Stop me if I’m wrong here, but I think I’ve discovered another stage of living with cancer after losing a loved one.
We’ve all heard of the “stages of grief” and most of us have been face-to-face with our old nemesis;it’s not a fun place to be…but today, an old friend asked me how I was doing now that’s it’s been almost 4 1/2 years of widowhood.
Interesting question
I guess I could have just said “OK” and left it at that, but he really wanted to know. He asked if I was “happy.” Again, not a “yes” or “no” answer. I’m not sure what it means to be happy anymore. I thought I did once, but that was when I was younger and life hadn’t reallly kicked-in yet. It was a much simpler life and cancer hadn’t walked on stage yet. Those were “happier” times. Now??? I’m not sure how to define the word.
I did say, I’m slowly becoming more settled. “It’s a process,” I said. I think he finally got my meaning.
I certainly did..I”m in another stage of “after.”
December 14, 2012 @ 2:57 pm
“It’s a process.” . . . I think that’s a very good answer.

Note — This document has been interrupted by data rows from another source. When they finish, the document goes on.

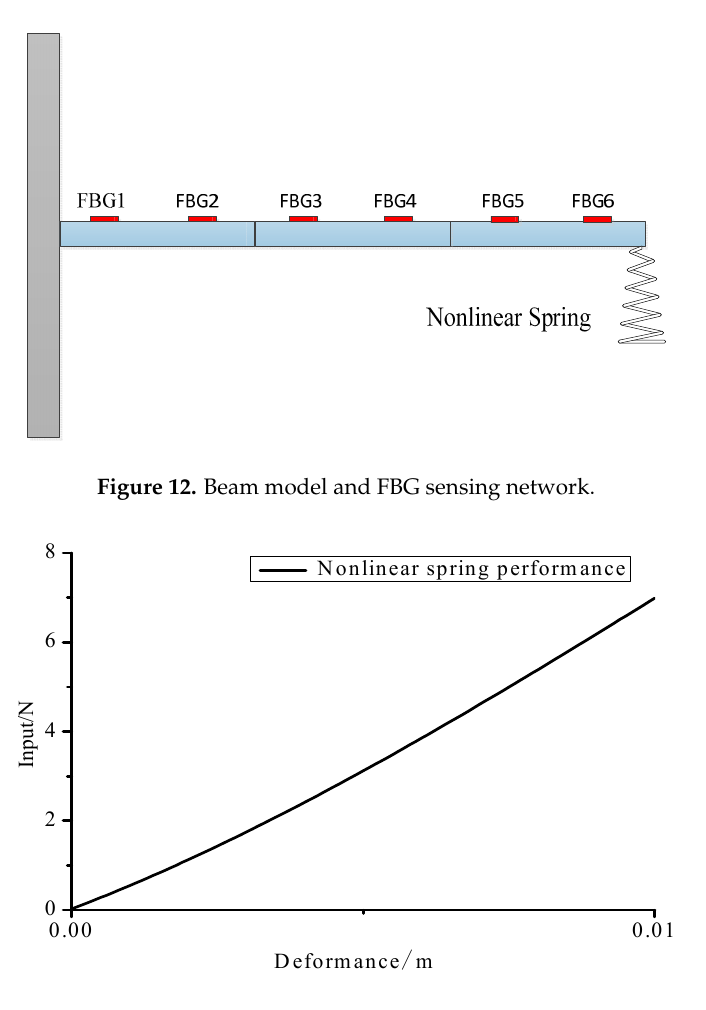
Figure 13. Nonlinear spring performance.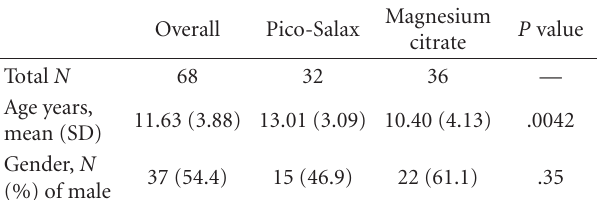
Table 1: Patient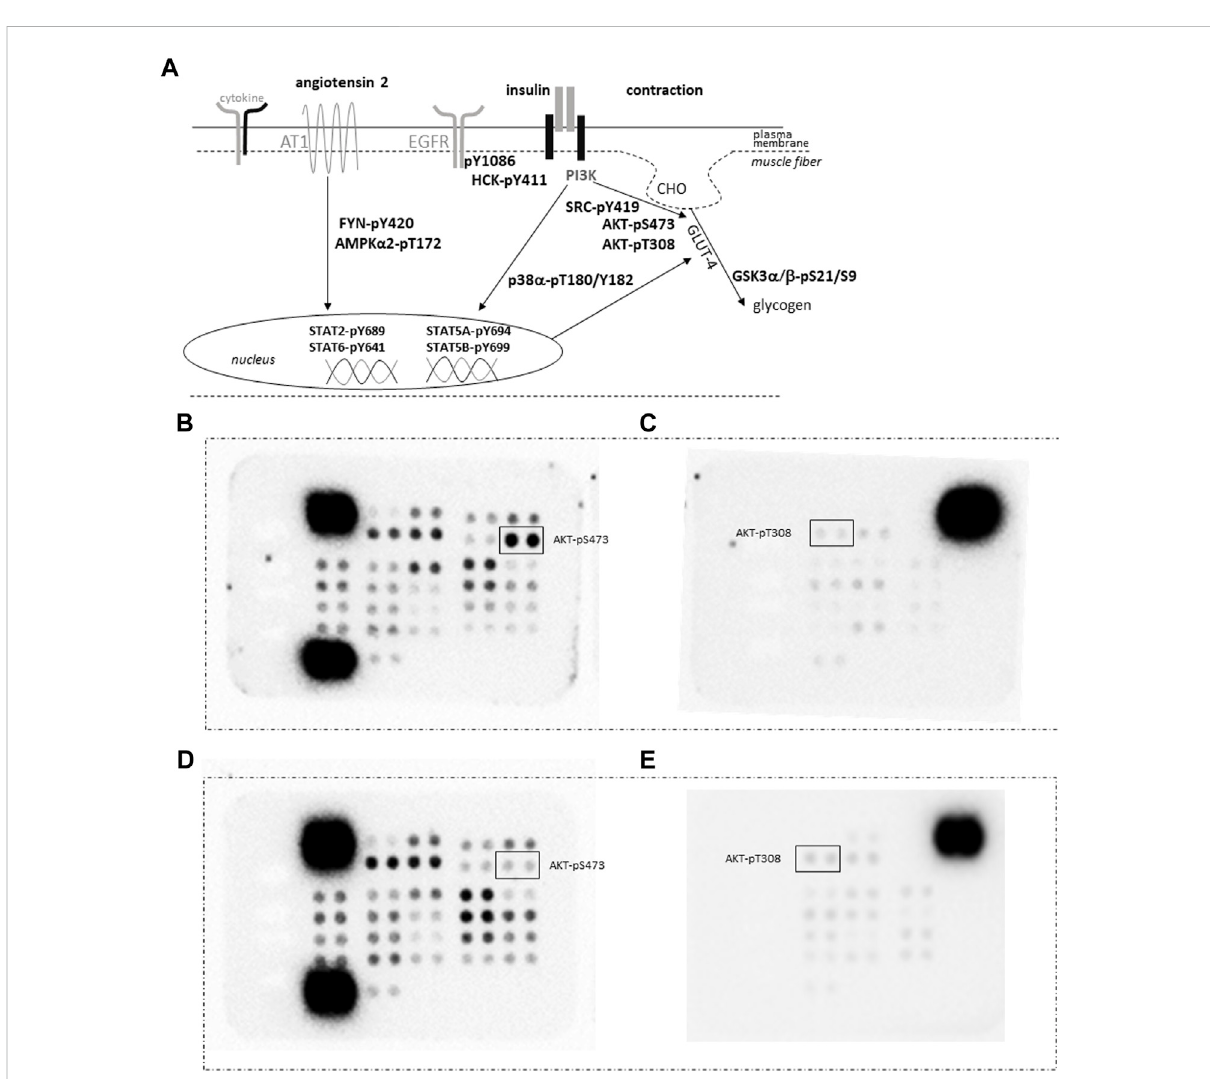
FIGURE 4 Quanti fi cationofproteinphosphorylation. (A) Sketchoftheassessedphosphorylationofsignaling proteins beinginvolvedinGLUT-4mediated glucose import as induced by contraction and insulin, angiotensin and cytokine signaling. Abbreviation: AT1, angiotensin receptor 1; CHO, glucose. (B – E) Images depicting the detection of the phosphorylation content for vastus lateralis muscle samples from an ACE-DD (B,C) and ACE-II (D,E) genotype ½hrs post exercise in pairs of fi ltersof thephospho-kinase arrays. Each phosphorylation content is assessed as measurement from a pairofspots. Thepositionofthespotpairsfor AKT-pS473 andAKT-pT308isindicated.Strongestsignals correspondto thereference signalsusedto ‘ standardize ’ the assessed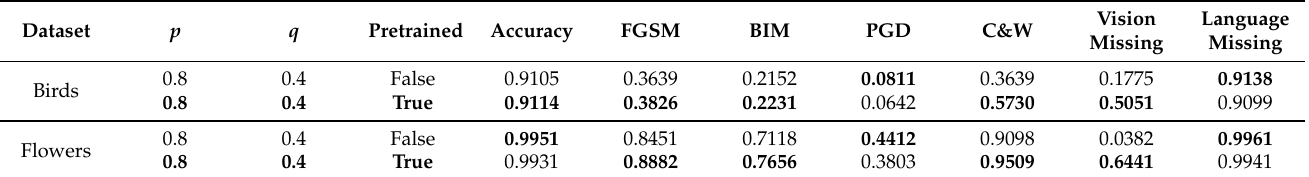
Table 10. The effect of pre-training of the language feature extraction module on various aspects of the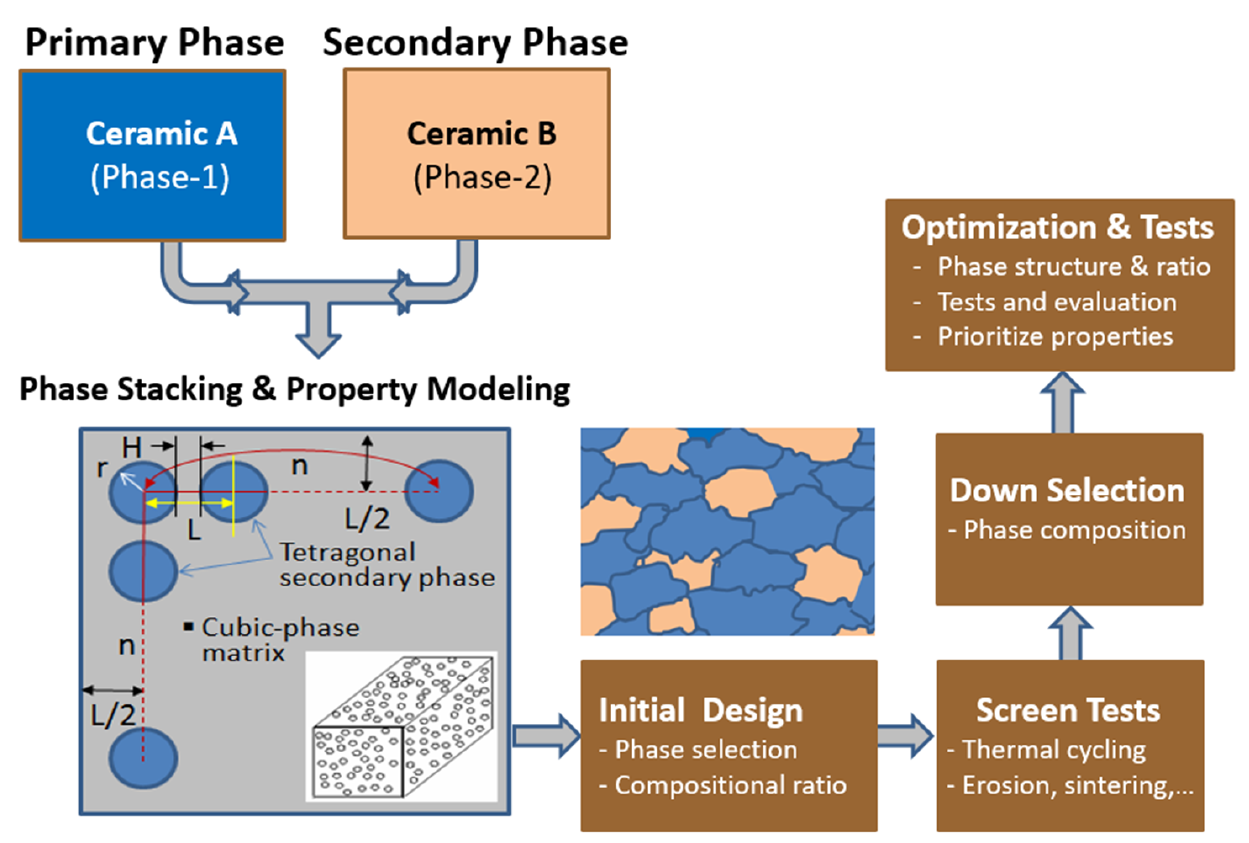
Figure 2. Flowchart for the concept and the design of an example two-phase composite ceramic and the sequential steps for developing and optimizing the topcoat in a TBC system.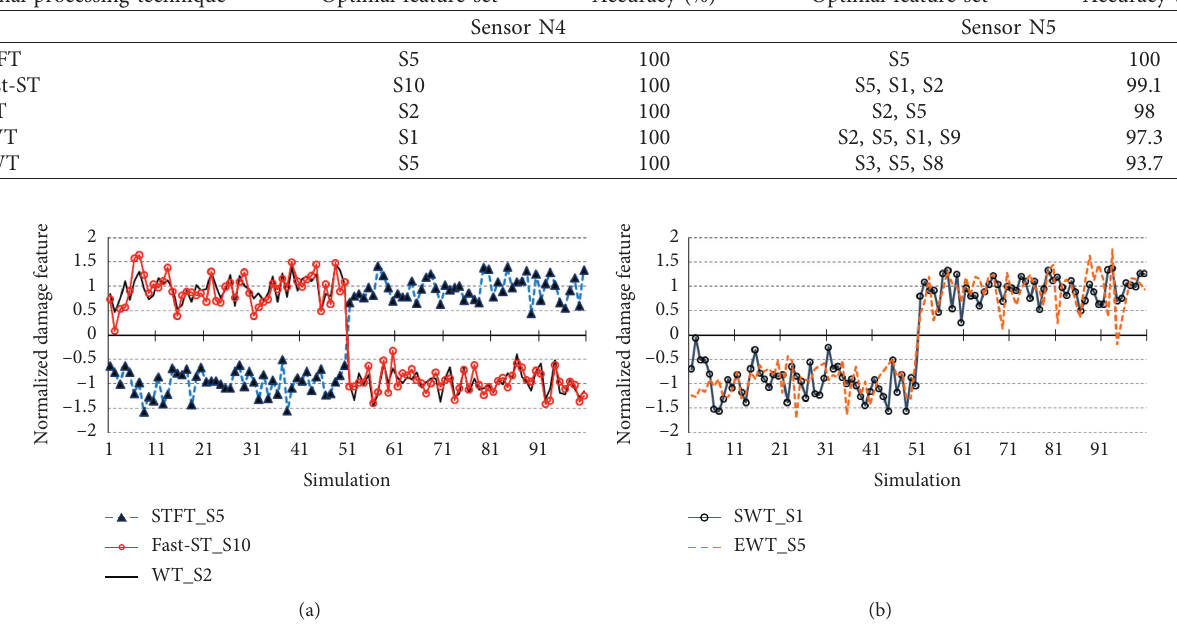
Figure 3: Normalized damage feature for case B. (a) The features extracted by using STFT, fast-ST, and WT methods and (b) the features extracted by using SWT and EWT. Table 4: Classification accuracy of the selected feature subset obtained by using different feature extraction methods for bridge health monitoring benchmark problem (case C).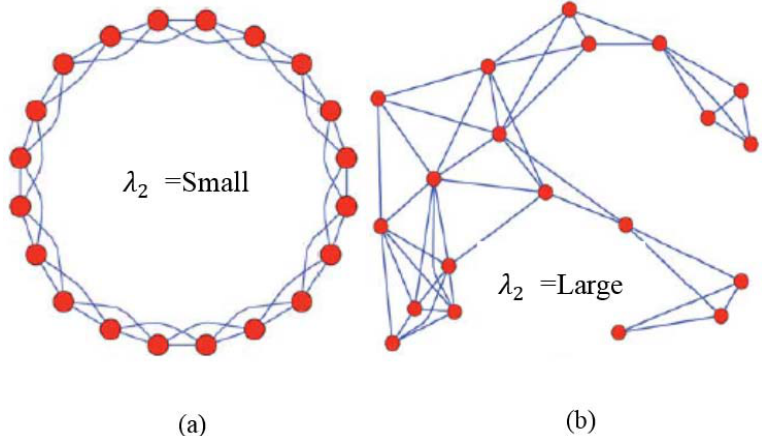
Figure 5. Examples of Networks [47]. ( a ) Regular Network ( b ) Random Network.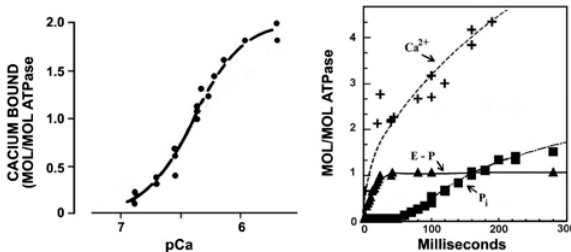
Figure 3a. Ca 2+ binding to SR ATPase under equilibrium con- ditions, in the absence of ATP. The stoichiometry of binding is 2 Ca 2+ per ATPase, with a binding constant of 2.3 x 10 6 M -1 , and high cooperativity. 9 Figure 3b. Pre-steady state activity of SR vesi- cles started by addition of ATP in the presence of Ca 2+ . Note that upon addition of ATP a rapid burst of EP formation occurs and, at the same time, 2 Ca 2+ per ATPase become occluded. Steady state Pi production and further Ca 2+ uptake then follow, with a ratio of 2 Ca 2+ per Pi produced.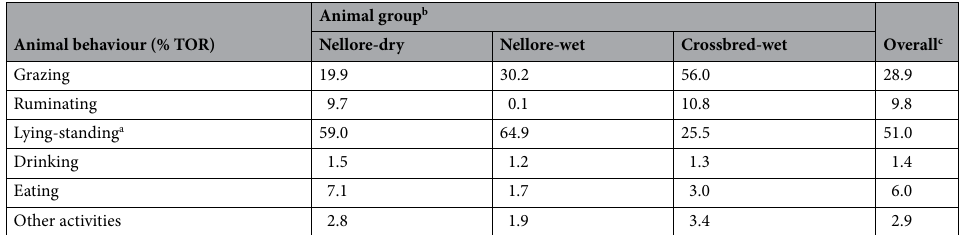
Table 1. Types of animal behavior (grazing, ruminating, lying-standing, drinking, eating and other activities) as percentages of the total observation record (TOR), from visual observation in loco + video records during both seasons (dry and wet). a Lying-standing: activities of lying down + standing up. b Animal groups: Nellore- dry: Nellore animals finished during dry season; Nellore-wet: Nellore animals reared during the wet season; Crossbred-wet: crossbred animals reared during the wet season. c Overall: percentage of each type of animal behavior, considering during both phases (rearing and finishing phases) and both seasons (wet and dry seasons).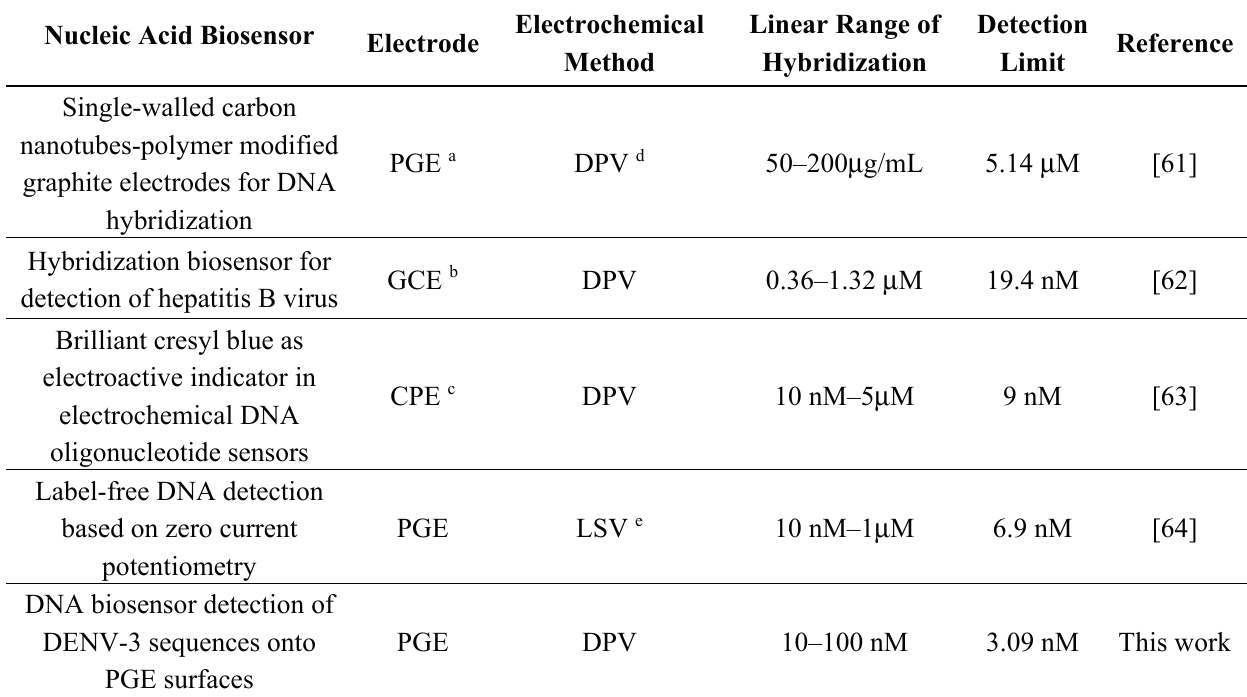
Table 1. Comparison of the analytical performance of different electrochemical DNA biosensors. Nucleic Acid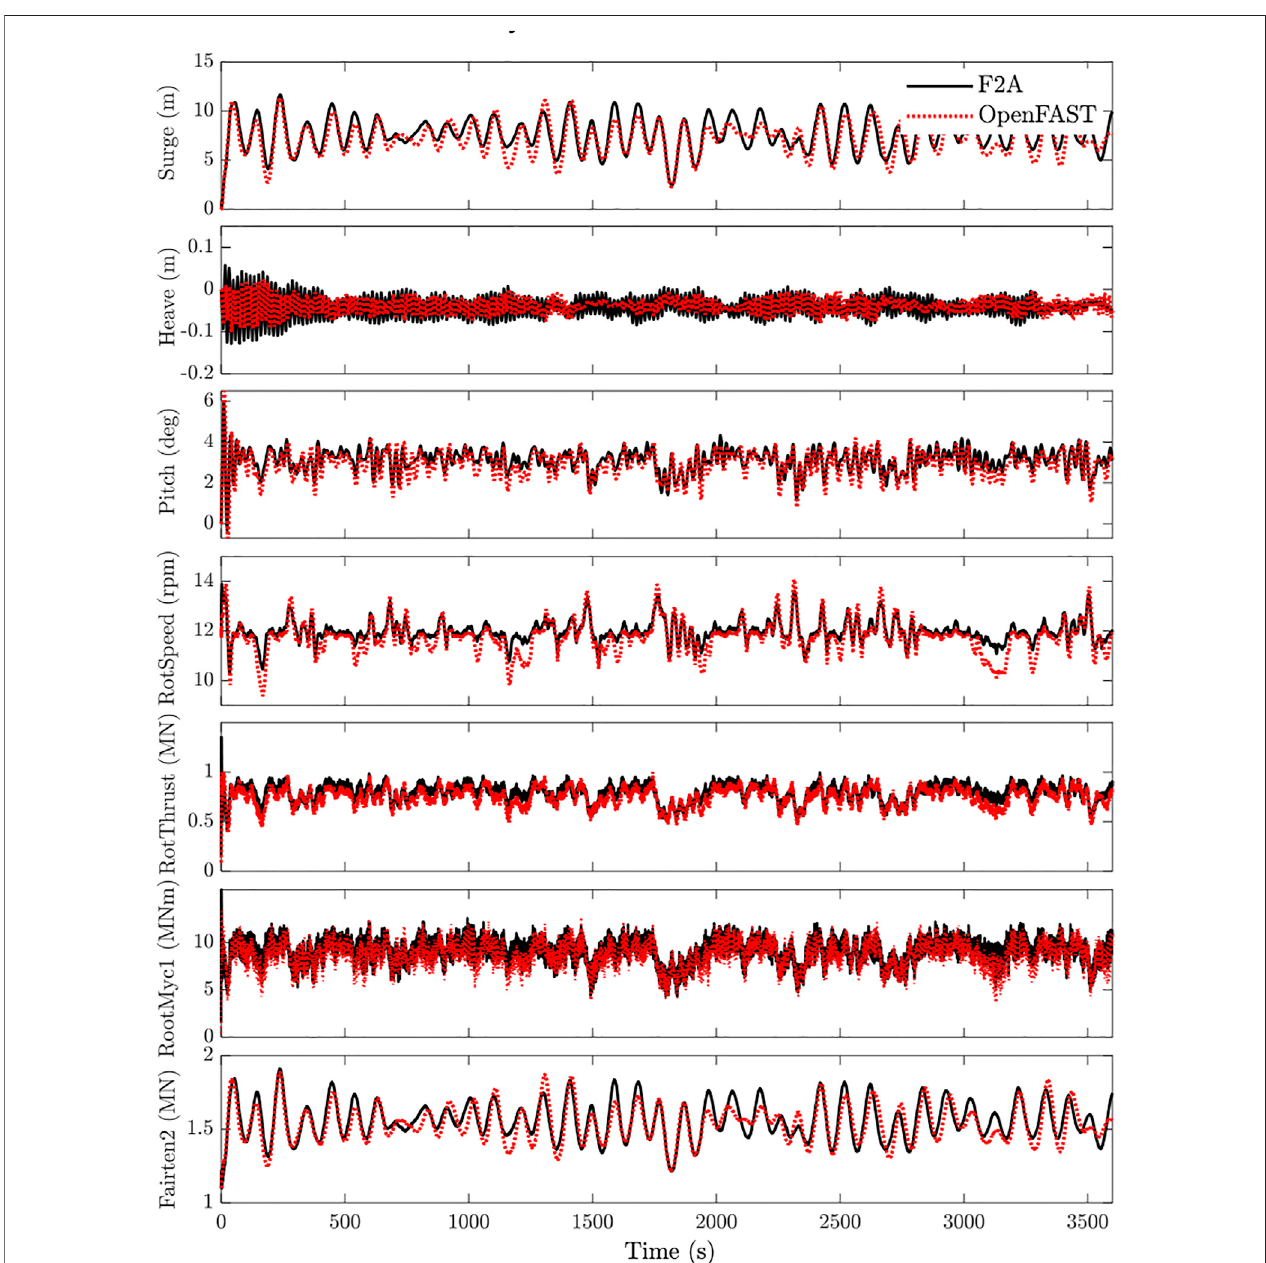
FIGURE 4 | Comparison of dynamic responses between F2A and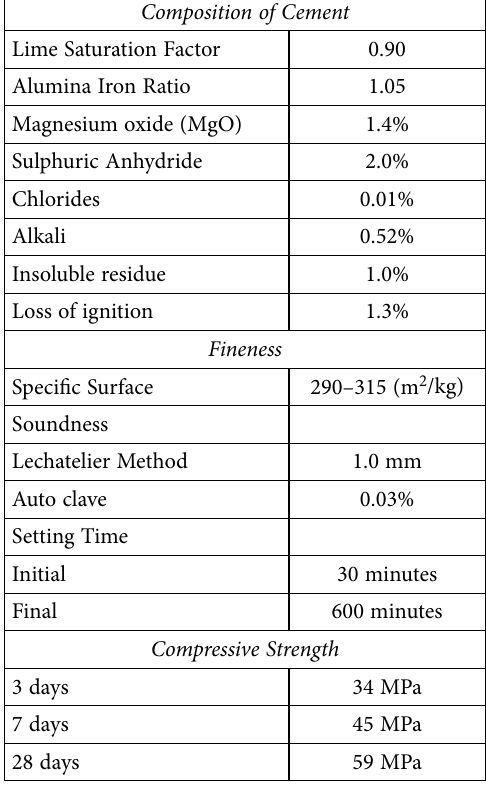
Table 1. Properties of cement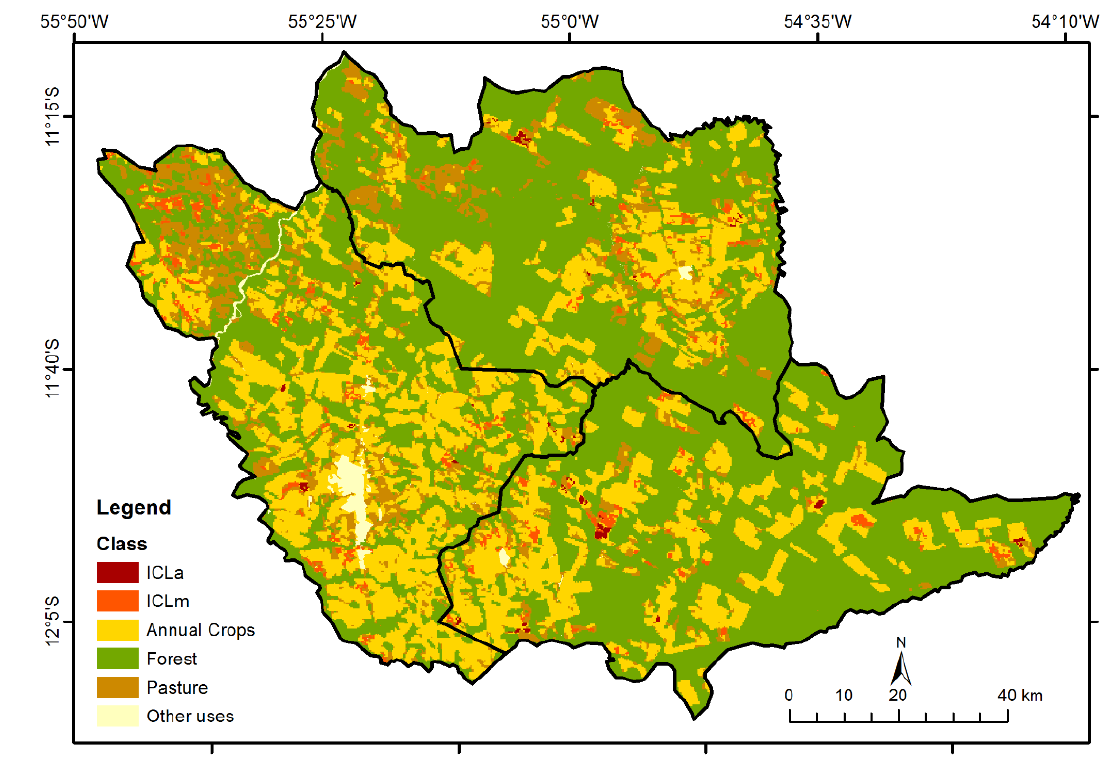
Figure 8. Integrated crop-livestock classification for 2016.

December 13, 2012 @ 8:12 am
December 7th marked three and a half years since John was taken from me. I’m happy that he left me with three beautiful children and seven grandchildren. Happy?……….I think a better word would be grateful. I’m in a different place right now, but I don’t think I can say that I’m happy……..still lifting
December 12, 2012 @ 11:29 pm
I would agree with Kathie and say that I’m not “happy” – at least not in the same context that I would have used that word before Vern died. WE were happy. The two of us. Together. But I put on a pretty darn good front and most people who know me would assume that I am happy. They only see the surface. I’m “happy” I have a job I enjoy, I’m “happy” I can afford to keep my home, I’m “happy” I can take some trips and do some things that are helping me grow into this new alone life. I’m working very hard to make a life for myself after 2 years. It’s an effort and it’s hard and it’s often exhausting. But I’m doing it. For Vern. There is no other choice. But the description of the word “happy” has forever changed.
December 12, 2012 @ 9:04 pm
Happy? No I’m not happy. I laugh sometimes but happiness is just not really an emotion I feel. I feel like I just exist with no purpose. Your post the other day did make me realize I had served a purpose in taking care of Jim and loving him but I can’t take care of him anymore so I feel lost. Thank God for a demanding job.
December 12, 2012 @ 8:17 pm
I hope I get to a place where I feel more settled. It’s been 2 months and I just feel alone and hurt and sad. I go through the motions of life, mostly for my kids, but the joy is gone. There is no joy.
December 12, 2012 @ 8:02 pm
Can 4-1/2 years already have passed?
May 2013 will mark 4 years since Patrick died. Every day, I look at his picture on the shelf beside my writing desk, and every day I think, he’s gone. It’s harder now to hear in my mind the sound of his voice, but something of him I carry in my heart. So, there is end but I don’t think there is “after”, and certainly at least not in the way of the definitions of the word, which all seem so odd in the context of loss: “behind in place”, “about” or “concerning”, “in imitation of”, “at a time later than”, “following”.
There is end, and there is holding on, and there is going on. And all of it is contained in the moment we call “now”.